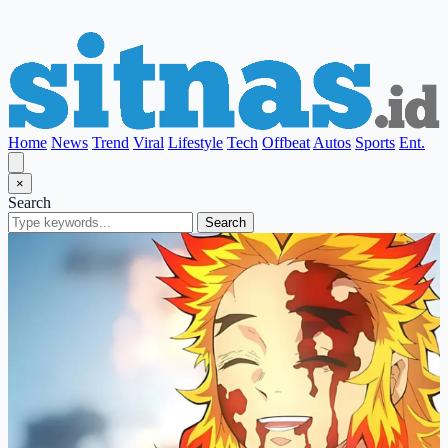
Home
News
Trend
Viral
Lifestyle
Tech
Offbeat
Autos
Sports
Ent.
×
Search
Search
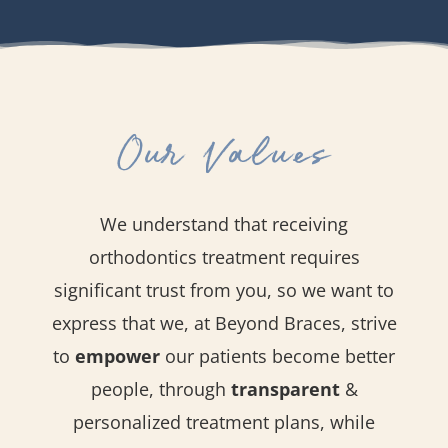
Our Values
We understand that receiving
orthodontics treatment requires
significant trust from you, so we want to
express that we, at Beyond Braces, strive
to
empower
our patients become better
people, through
transparent
&
personalized treatment plans, while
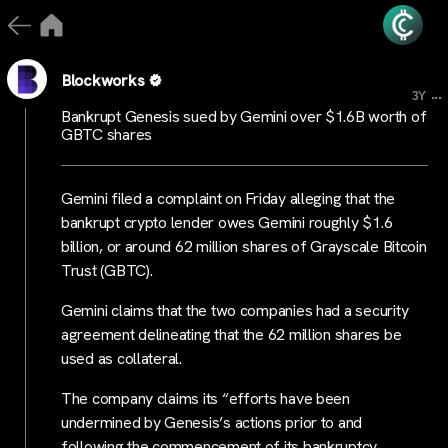
Blockworks
...
3Y
Bankrupt Genesis sued by Gemini over $1.6B worth of
GBTC shares
Gemini filed a complaint on Friday alleging that the
bankrupt crypto lender owes Gemini roughly $1.6
billion, or around 62 million shares of Grayscale Bitcoin
Trust (GBTC).
Gemini claims that the two companies had a security
agreement delineating that the 62 million shares be
used as collateral.
The company claims its “efforts have been
undermined by Genesis’s actions prior to and
following the commencement of its bankruptcy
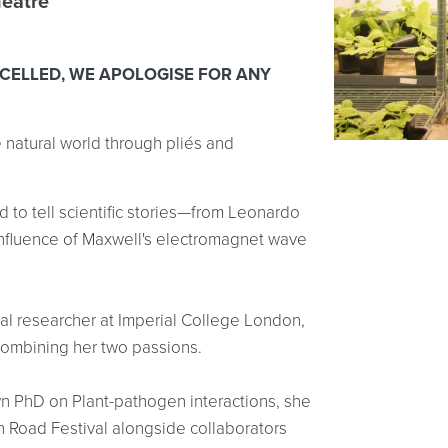
heatre
CELLED, WE APOLOGISE FOR ANY
e natural world through pliés and
 to tell scientific stories—from Leonardo
influence of Maxwell's electromagnet wave
gal researcher at Imperial College London,
 combining her two passions.
n PhD on Plant-pathogen interactions, she
ion Road Festival alongside collaborators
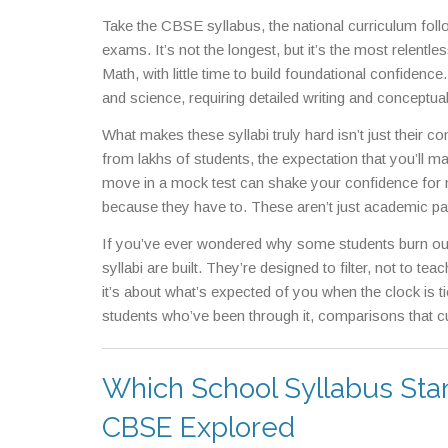
Take the
CBSE syllabus
,
the national curriculum fol
exams
. It’s not the longest, but it’s the most relent
Math, with little time to build foundational confidence
and science, requiring detailed writing and conceptual 
and detail—both are exhausting in their own ways. And
What makes these syllabi truly hard isn’t just their c
grueling, multi-year grind focused on solving comp
from lakhs of students, the expectation that you’ll m
it tests stamina, focus, and emotional resilience. T
move in a mock test can shake your confidence for 
where memorizing millions of facts is just the startin
because they have to. These aren’t just academic pat
every enzyme, every anatomical variation.
If you’ve ever wondered why some students burn out,
syllabi are built. They’re designed to filter, not to te
it’s about what’s expected of you when the clock is ti
students who’ve been through it, comparisons that cu
brutal courses.
Which School Syllabus Sta
CBSE Explored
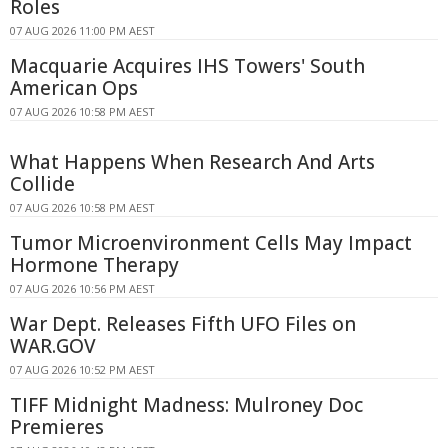
Roles
07 AUG 2026 11:00 PM AEST
Macquarie Acquires IHS Towers' South
American Ops
07 AUG 2026 10:58 PM AEST
What Happens When Research And Arts
Collide
07 AUG 2026 10:58 PM AEST
Tumor Microenvironment Cells May Impact
Hormone Therapy
07 AUG 2026 10:56 PM AEST
War Dept. Releases Fifth UFO Files on
WAR.GOV
07 AUG 2026 10:52 PM AEST
TIFF Midnight Madness: Mulroney Doc
Premieres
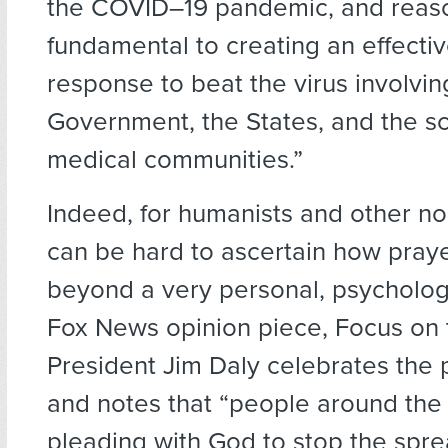
the COVID–19 pandemic, and reaso
fundamental to creating an effecti
response to beat the virus involvin
Government, the States, and the sc
medical communities.”
Indeed, for humanists and other non
can be hard to ascertain how pray
beyond a very personal, psychologi
Fox News opinion piece, Focus on 
President Jim Daly celebrates the 
and notes that “people around the
pleading with God to stop the spre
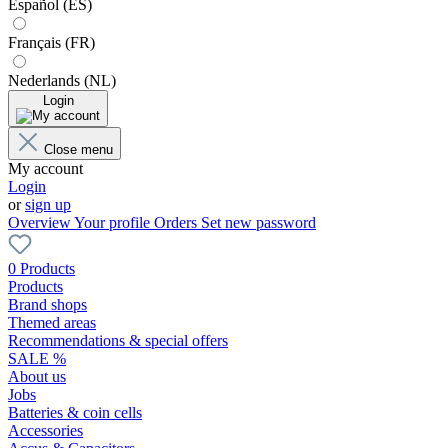
Español (ES)
Français (FR)
Nederlands (NL)
Login
Close menu
My account
Login
or
sign up
Overview
Your profile
Orders
Set new password
0 Products
Products
Brand shops
Themed areas
Recommendations & special offers
SALE %
About us
Jobs
Batteries & coin cells
Accessories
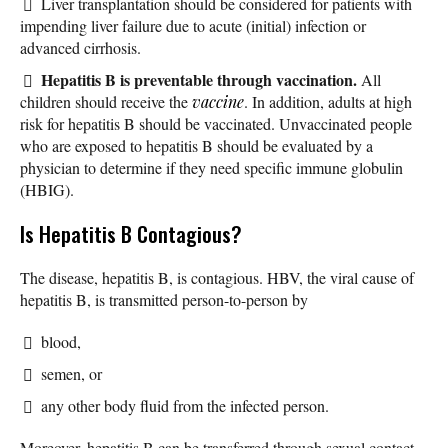
Liver transplantation should be considered for patients with
impending liver failure due to acute (initial) infection or
advanced cirrhosis.
Hepatitis B is preventable through vaccination.
All
children should receive the
vaccine
. In addition, adults at high
risk for hepatitis B should be vaccinated. Unvaccinated people
who are exposed to hepatitis B should be evaluated by a
physician to determine if they need specific immune globulin
(HBIG).
Is Hepatitis B Contagious?
The disease, hepatitis B, is contagious. HBV, the viral cause of
hepatitis B, is transmitted person-to-person by
blood,
semen, or
any other body fluid from the infected person.
Moreover, hepatitis B can be transferred through sexual contact,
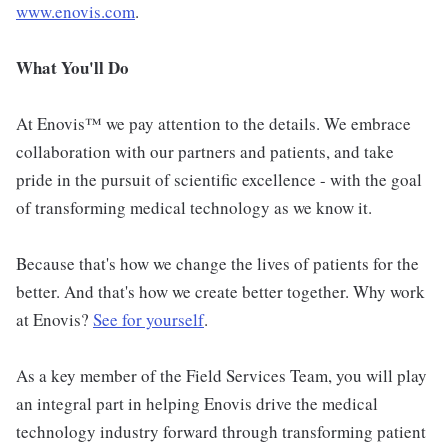
www.enovis.com
.
What You'll Do
At Enovis™ we pay attention to the details. We embrace
collaboration with our partners and patients, and take
pride in the pursuit of scientific excellence - with the goal
of transforming medical technology as we know it.
Because that's how we change the lives of patients for the
better. And that's how we create better together. Why work
at Enovis?
See for yourself
.
As a key member of the Field Services Team, you will play
an integral part in helping Enovis drive the medical
technology industry forward through transforming patient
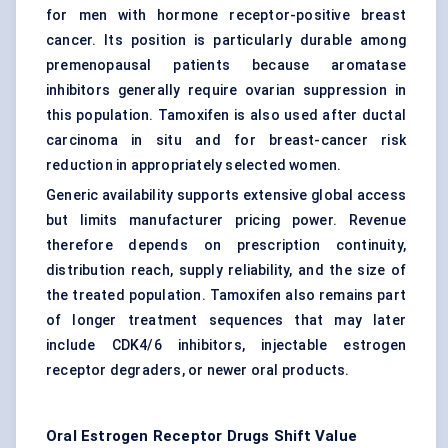
for men with hormone receptor-positive breast
cancer. Its position is particularly durable among
premenopausal patients because
aromatase
inhibitors
generally require ovarian suppression in
this population. Tamoxifen is also used after ductal
carcinoma in situ and for breast-cancer risk
reduction in appropriately selected women.
Generic availability supports extensive global access
but limits manufacturer pricing power. Revenue
therefore depends on prescription continuity,
distribution reach, supply reliability, and the size of
the treated population. Tamoxifen also remains part
of longer treatment sequences that may later
include CDK4/6 inhibitors, injectable estrogen
receptor degraders, or newer oral products.
Oral Estrogen Receptor Drugs Shift Value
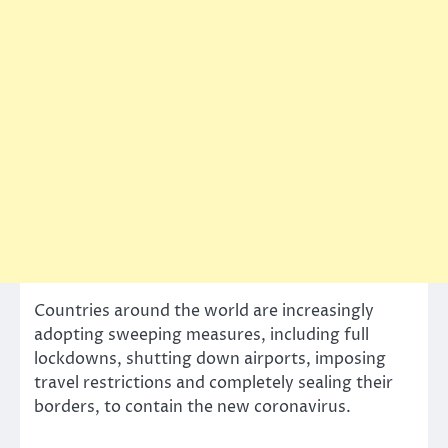
Countries around the world are increasingly
adopting sweeping measures, including full
lockdowns, shutting down airports, imposing
travel restrictions and completely sealing their
borders, to contain the new coronavirus.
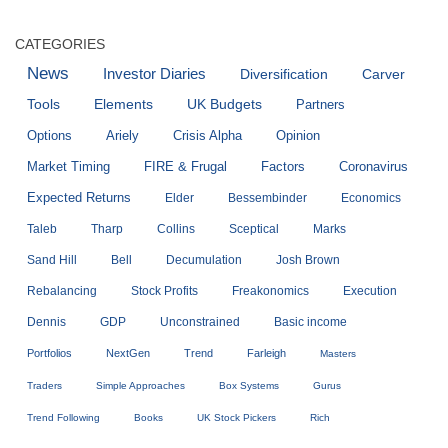
CATEGORIES
News
Investor Diaries
Diversification
Carver
Tools
Elements
UK Budgets
Partners
Options
Ariely
Crisis Alpha
Opinion
Market Timing
FIRE & Frugal
Factors
Coronavirus
Expected Returns
Elder
Bessembinder
Economics
Taleb
Tharp
Collins
Sceptical
Marks
Sand Hill
Bell
Decumulation
Josh Brown
Rebalancing
Stock Profits
Freakonomics
Execution
Dennis
GDP
Unconstrained
Basic income
Portfolios
NextGen
Trend
Farleigh
Masters
Traders
Simple Approaches
Box Systems
Gurus
Trend Following
Books
UK Stock Pickers
Rich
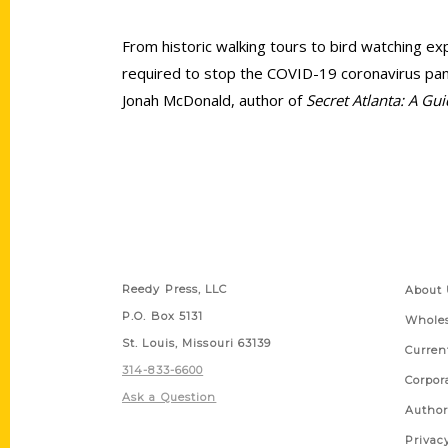
From historic walking tours to bird watching exp
required to stop the COVID-19 coronavirus pand
Jonah McDonald, author of
Secret Atlanta: A Gu
Contact Us
Quick
Reedy Press, LLC
About 
P.O. Box 5131
Wholes
St. Louis, Missouri 63139
Curren
314-833-6600
Corpor
Ask a Question
Author
Privac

#### Description of the task:
Which lines above contain the word "that"? Copy all of them.

#### Expected output:
We understand that receiving
express that we, at Beyond Braces, strive
Gemini filed a complaint on Friday alleging that the
Gemini claims that the two companies had a security
agreement delineating that the 62 million shares be
from lakhs of students, the expectation that you’ll m
students who’ve been through it, comparisons that cu
and notes that “people around the
Because that's how we change the lives of patients for the
better. And that's how we create better together. Why work
of longer treatment sequences that may later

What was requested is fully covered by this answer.